Configuration

Name: Kuzco
Author: Kuzco

Fine-tune model behavior with KuzcoConfiguration. Adjust parameters like temperature, max tokens, and sampling strategies.

Basic Configuration

Create a configuration and pass it when initializing a session:

import Kuzco
let config = KuzcoConfiguration(
    temperature: 0.7,
    maxTokens: 1024
)
let session = try await KuzcoSession(model: .qwen3_4b, configuration: config)

Configuration Properties

Property	Type	Default	Description
`temperature`	Float	0.7	Controls randomness. Lower = more focused, higher = more creative (0.0-2.0)
`maxTokens`	Int	2048	Maximum tokens to generate in response
`topK`	Int	40	Number of top tokens to consider for sampling
`topP`	Float	0.9	Nucleus sampling threshold (0.0-1.0)
`repeatPenalty`	Float	1.1	Penalty for repeating tokens. Higher = less repetition
`contextLength`	Int?	nil	Override context window size (model default if nil)
`stopSequences`	[String]	[]	Sequences that stop generation when encountered

Full Configuration Example

let config = KuzcoConfiguration(
    temperature: 0.8,
    maxTokens: 4096,
    topK: 50,
    topP: 0.95,
    repeatPenalty: 1.2,
    contextLength: 8192,
    stopSequences: ["\n\n", "User:", "END"]
)
let session = try await KuzcoSession(model: .qwen3_8b, configuration: config)

Configuration Presets

Use built-in presets for common use cases:

.default

temp: 0.7, maxTokens: 2048

Balanced settings for general-purpose chat and completion tasks.

.creative

temp: 1.0, topP: 0.95

Higher randomness for creative writing, brainstorming, and storytelling.

.precise

temp: 0.3, topK: 20

Lower randomness for factual responses, Q&A, and technical queries.

.coding

temp: 0.2, repeatPenalty: 1.0

Optimized for code generation with high consistency and low repetition penalty.

.lowMemory

contextLength: 2048, maxTokens: 512

Reduced memory footprint for constrained environments.

.performance

maxTokens: 256, topK: 10

Optimized for fast responses with limited output length.

// Using presets
let creativeSession = try await KuzcoSession(
    model: .qwen3_4b,
    configuration: .creative
)
let codingSession = try await KuzcoSession(
    model: .phi4_mini,
    configuration: .coding
)
let lowMemorySession = try await KuzcoSession(
    model: .deepseekR1_1_5b,
    configuration: .lowMemory
)

Custom Presets

Extend presets with custom modifications:

// Start from a preset and modify
var config = KuzcoConfiguration.creative
config.maxTokens = 4096
config.stopSequences = ["THE END"]
let session = try await KuzcoSession(model: .qwen3_4b, configuration: config)

Understanding Temperature

Low Temperature (0.0 - 0.3)

More deterministic and focused. Best for factual queries, code, and when you need consistent outputs.
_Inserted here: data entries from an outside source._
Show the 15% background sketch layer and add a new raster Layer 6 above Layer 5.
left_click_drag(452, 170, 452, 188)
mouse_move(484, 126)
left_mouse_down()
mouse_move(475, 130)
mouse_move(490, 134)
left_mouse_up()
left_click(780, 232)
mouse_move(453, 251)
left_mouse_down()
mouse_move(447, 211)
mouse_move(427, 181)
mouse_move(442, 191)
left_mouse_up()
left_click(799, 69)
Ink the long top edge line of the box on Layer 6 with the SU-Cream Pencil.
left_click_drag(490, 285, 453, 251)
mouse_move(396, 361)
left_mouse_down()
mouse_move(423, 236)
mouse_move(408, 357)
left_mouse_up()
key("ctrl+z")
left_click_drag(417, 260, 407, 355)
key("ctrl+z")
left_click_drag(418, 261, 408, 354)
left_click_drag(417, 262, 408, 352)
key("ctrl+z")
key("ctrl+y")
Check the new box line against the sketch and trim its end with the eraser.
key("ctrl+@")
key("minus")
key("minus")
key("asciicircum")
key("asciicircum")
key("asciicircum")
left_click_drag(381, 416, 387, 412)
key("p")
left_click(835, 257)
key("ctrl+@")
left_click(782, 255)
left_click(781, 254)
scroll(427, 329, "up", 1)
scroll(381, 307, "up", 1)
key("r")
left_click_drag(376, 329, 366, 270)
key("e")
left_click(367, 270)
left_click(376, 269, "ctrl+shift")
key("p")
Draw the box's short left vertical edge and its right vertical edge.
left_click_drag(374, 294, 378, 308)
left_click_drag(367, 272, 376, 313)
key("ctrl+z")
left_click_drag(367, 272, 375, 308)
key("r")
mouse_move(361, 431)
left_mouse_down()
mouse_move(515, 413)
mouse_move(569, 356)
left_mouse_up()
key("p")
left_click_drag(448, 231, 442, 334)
Medium Temperature (0.4 - 0.7)

Balanced creativity and coherence. Good default for general-purpose chat.

High Temperature (0.8 - 1.5)

More random and creative. Best for brainstorming, creative writing, and exploring diverse ideas.

// Factual response
let factual = KuzcoConfiguration(temperature: 0.1)
// Creative story
let story = KuzcoConfiguration(temperature: 1.2)
// Balanced chat
let chat = KuzcoConfiguration(temperature: 0.7)

Understanding Top-K and Top-P

These parameters control token sampling diversity:

Top-K Sampling

Limits selection to the K most likely tokens. Lower K = more focused, higher K = more diverse.

topK: 10 (focused) → topK: 100 (diverse)

Top-P (Nucleus) Sampling

Selects from the smallest set of tokens whose cumulative probability exceeds P. Adapts dynamically to context.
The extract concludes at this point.